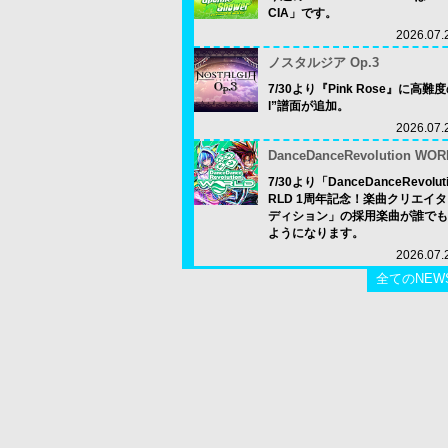
CIA」です。
2026.07.
ノスタルジア Op.3
7/30より『Pink Rose』に高難度
l”譜面が追加。
2026.07.
DanceDanceRevolution WOR
7/30より「DanceDanceRevolut
RLD 1周年記念！楽曲クリエイ
ディション」の採用楽曲が誰でも
ようになります。
2026.07.
全てのNEW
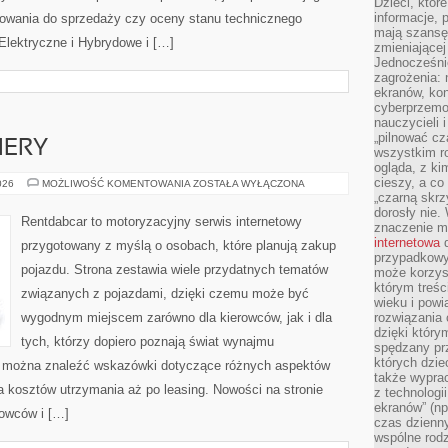
Dzieci, któr
informacje, 
towania do sprzedaży czy oceny stanu technicznego
mają szansę 
lektryczne i Hybrydowe i […]
zmieniającej
Jednocześni
zagrożenia: 
ekranów, kon
cyberprzemoc
nauczycieli 
„pilnować cz
IERY
wszystkim r
ogląda, z ki
cieszy, a co
NOWOŚCI
026
MOŻLIWOŚĆ KOMENTOWANIA
ZOSTAŁA WYŁĄCZONA
I
„czarną skrz
PREMIERY
dorosły nie.
Rentdabcar to motoryzacyjny serwis internetowy
znaczenie m
internetowa
d
przygotowany z myślą o osobach, które planują zakup
przypadkowy
pojazdu. Strona zestawia wiele przydatnych tematów
może korzys
którym treś
związanych z pojazdami, dzięki czemu może być
wieku i pow
wygodnym miejscem zarówno dla kierowców, jak i dla
rozwiązania 
dzięki który
tych, którzy dopiero poznają świat wynajmu
spędzany prz
których dzie
 można znaleźć wskazówki dotyczące różnych aspektów
także wypra
a kosztów utrzymania aż po leasing. Nowości na stronie
z technologi
ekranów” (np
rowców i […]
czas dzienny
wspólne rod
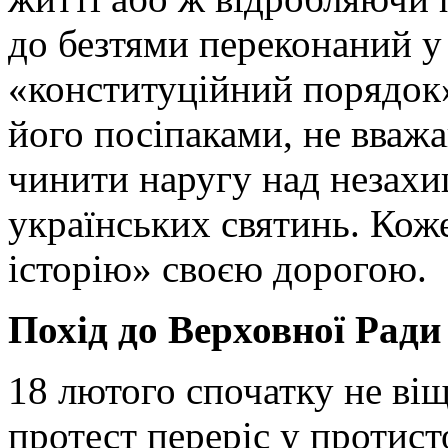
до безтями переконаний у
«конституційний порядок
його посіпаками, не вважа
чинити наругу над незахи
українських святинь. Коже
історію» своєю дорогою.
Похід до Верховної Ради
18 лютого спочатку не ві
протест переріс у протис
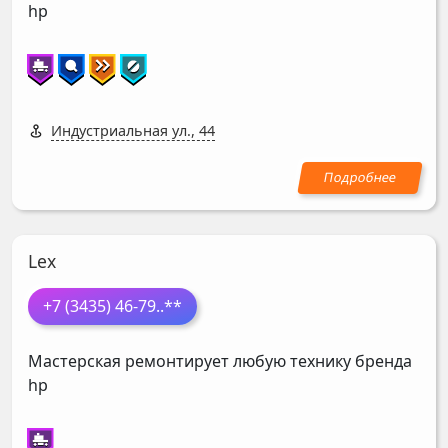
hp
Индустриальная ул., 44
Lex
+7 (3435) 46-79
..**
Мастерская ремонтирует любую технику бренда
hp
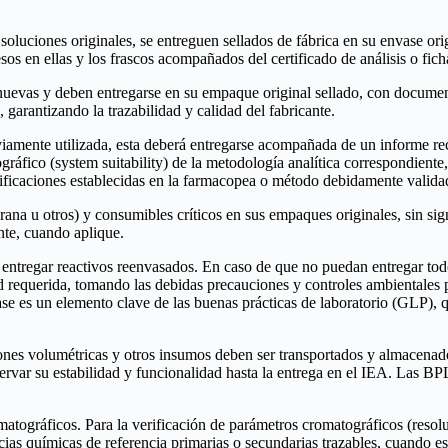
soluciones originales, se entreguen sellados de fábrica en su envase or
os en ellas y los frascos acompañados del certificado de análisis o ficha
evas y deben entregarse en su empaque original sellado, con documenta
, garantizando la trazabilidad y calidad del fabricante.
amente utilizada, esta deberá entregarse acompañada de un informe reci
ráfico (system suitability) de la metodología analítica correspondiente,
cificaciones establecidas en la farmacopea o método debidamente valida
mbrana u otros) y consumibles críticos en sus empaques originales, sin s
te, cuando aplique.
tregar reactivos reenvasados. En caso de que no puedan entregar todo e
dad requerida, tomando las debidas precauciones y controles ambientales 
vase es un elemento clave de las buenas prácticas de laboratorio (GLP), q
ones volumétricas y otros insumos deben ser transportados y almacenado
servar su estabilidad y funcionalidad hasta la entrega en el IEA. Las BP
atográficos. Para la verificación de parámetros cromatográficos (resoluc
ncias químicas de referencia primarias o secundarias trazables, cuando 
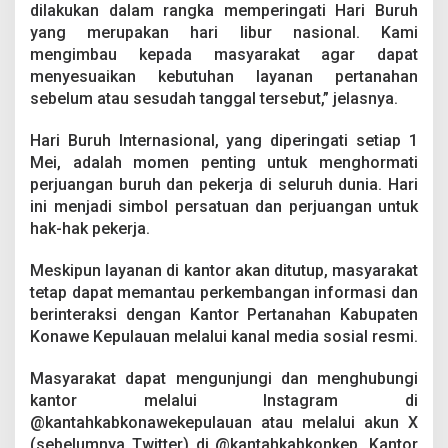
u
dilakukan dalam rangka memperingati Hari Buruh
t
yang merupakan hari libur nasional. Kami
u
mengimbau kepada masyarakat agar dapat
p
menyesuaikan kebutuhan layanan pertanahan
L
a
sebelum atau sesudah tanggal tersebut,” jelasnya.
y
a
Hari Buruh Internasional, yang diperingati setiap 1
n
Mei, adalah momen penting untuk menghormati
a
perjuangan buruh dan pekerja di seluruh dunia. Hari
n
P
ini menjadi simbol persatuan dan perjuangan untuk
a
hak-hak pekerja.
d
a
Meskipun layanan di kantor akan ditutup, masyarakat
1
tetap dapat memantau perkembangan informasi dan
M
e
berinteraksi dengan Kantor Pertanahan Kabupaten
i
Konawe Kepulauan melalui kanal media sosial resmi.
2
0
Masyarakat dapat mengunjungi dan menghubungi
2
kantor melalui Instagram di
5
@kantahkabkonawekepulauan atau melalui akun X
(sebelumnya Twitter) di @kantahkabkonkep. Kantor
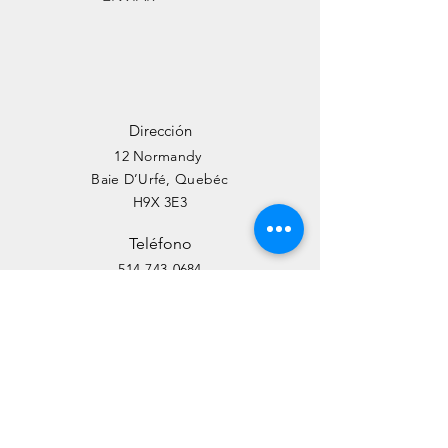
Dirección
12 Normandy
Baie
D’Urfé, Quebéc
H9X 3E3
Teléfono
514-743-0684
Email
info@themarenostrum.org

──────────────────────────────

What is needed here is an exact repetition of the listing above, pictures excluded.

*RESULT*:
CIA」です。
2026.07.
ノスタルジア Op.3
7/30より『Pink Rose』に高難度
l”譜面が追加。
2026.07.
DanceDanceRevolution WOR
7/30より「DanceDanceRevolut
RLD 1周年記念！楽曲クリエイ
ディション」の採用楽曲が誰でも
ようになります。
2026.07.
全てのNEW
Dzieci, któr
informacje, 
towania do sprzedaży czy oceny stanu technicznego
mają szansę 
lektryczne i Hybrydowe i […]
zmieniającej
Jednocześni
zagrożenia: 
ekranów, kon
cyberprzemoc
nauczycieli 
„pilnować cz
IERY
wszystkim r
ogląda, z ki
cieszy, a co
NOWOŚCI
026
MOŻLIWOŚĆ KOMENTOWANIA
ZOSTAŁA WYŁĄCZONA
I
„czarną skrz
PREMIERY
dorosły nie.
Rentdabcar to motoryzacyjny serwis internetowy
znaczenie m
internetowa
d
przygotowany z myślą o osobach, które planują zakup
przypadkowy
pojazdu. Strona zestawia wiele przydatnych tematów
może korzys
którym treś
związanych z pojazdami, dzięki czemu może być
wieku i pow
wygodnym miejscem zarówno dla kierowców, jak i dla
rozwiązania 
dzięki który
tych, którzy dopiero poznają świat wynajmu
spędzany prz
których dzie
 można znaleźć wskazówki dotyczące różnych aspektów
także wypra
a kosztów utrzymania aż po leasing. Nowości na stronie
z technologi
ekranów” (np
rowców i […]
czas dzienny
wspólne rod
до безтями переконаний у
«конституційний порядок
його посіпаками, не вважа
чинити наругу над незахи
українських святинь. Коже
історію» своєю дорогою.
Похід до Верховної Ради
18 лютого спочатку не ві
протест переріс у протис
hp
Индустриальная ул., 44
Lex
+7 (3435) 46-79
..**
Мастерская ремонтирует любую технику бренда
hp
soluciones originales, se entreguen sellados de fábrica en su envase or
os en ellas y los frascos acompañados del certificado de análisis o ficha
evas y deben entregarse en su empaque original sellado, con documenta
, garantizando la trazabilidad y calidad del fabricante.
amente utilizada, esta deberá entregarse acompañada de un informe reci
ráfico (system suitability) de la metodología analítica correspondiente,
cificaciones establecidas en la farmacopea o método debidamente valida
mbrana u otros) y consumibles críticos en sus empaques originales, sin s
te, cuando aplique.
tregar reactivos reenvasados. En caso de que no puedan entregar todo e
dad requerida, tomando las debidas precauciones y controles ambientales 
vase es un elemento clave de las buenas prácticas de laboratorio (GLP), q
ones volumétricas y otros insumos deben ser transportados y almacenado
servar su estabilidad y funcionalidad hasta la entrega en el IEA. Las BP
atográficos. Para la verificación de parámetros cromatográficos (resoluc
ncias químicas de referencia primarias o secundarias trazables, cuando 
u
dilakukan dalam rangka memperingati Hari Buruh
t
yang merupakan hari libur nasional. Kami
u
mengimbau kepada masyarakat agar dapat
p
menyesuaikan kebutuhan layanan pertanahan
L
a
sebelum atau sesudah tanggal tersebut,” jelasnya.
y
a
Hari Buruh Internasional, yang diperingati setiap 1
n
Mei, adalah momen penting untuk menghormati
a
perjuangan buruh dan pekerja di seluruh dunia. Hari
n
P
ini menjadi simbol persatuan dan perjuangan untuk
a
hak-hak pekerja.
d
a
Meskipun layanan di kantor akan ditutup, masyarakat
1
tetap dapat memantau perkembangan informasi dan
M
e
berinteraksi dengan Kantor Pertanahan Kabupaten
i
Konawe Kepulauan melalui kanal media sosial resmi.
2
0
Masyarakat dapat mengunjungi dan menghubungi
2
kantor melalui Instagram di
5
@kantahkabkonawekepulauan atau melalui akun X
(sebelumnya Twitter) di @kantahkabkonkep. Kantor
Dirección
12 Normandy
Baie
D’Urfé, Quebéc
H9X 3E3
Teléfono
514-743-0684
Email
info@themarenostrum.org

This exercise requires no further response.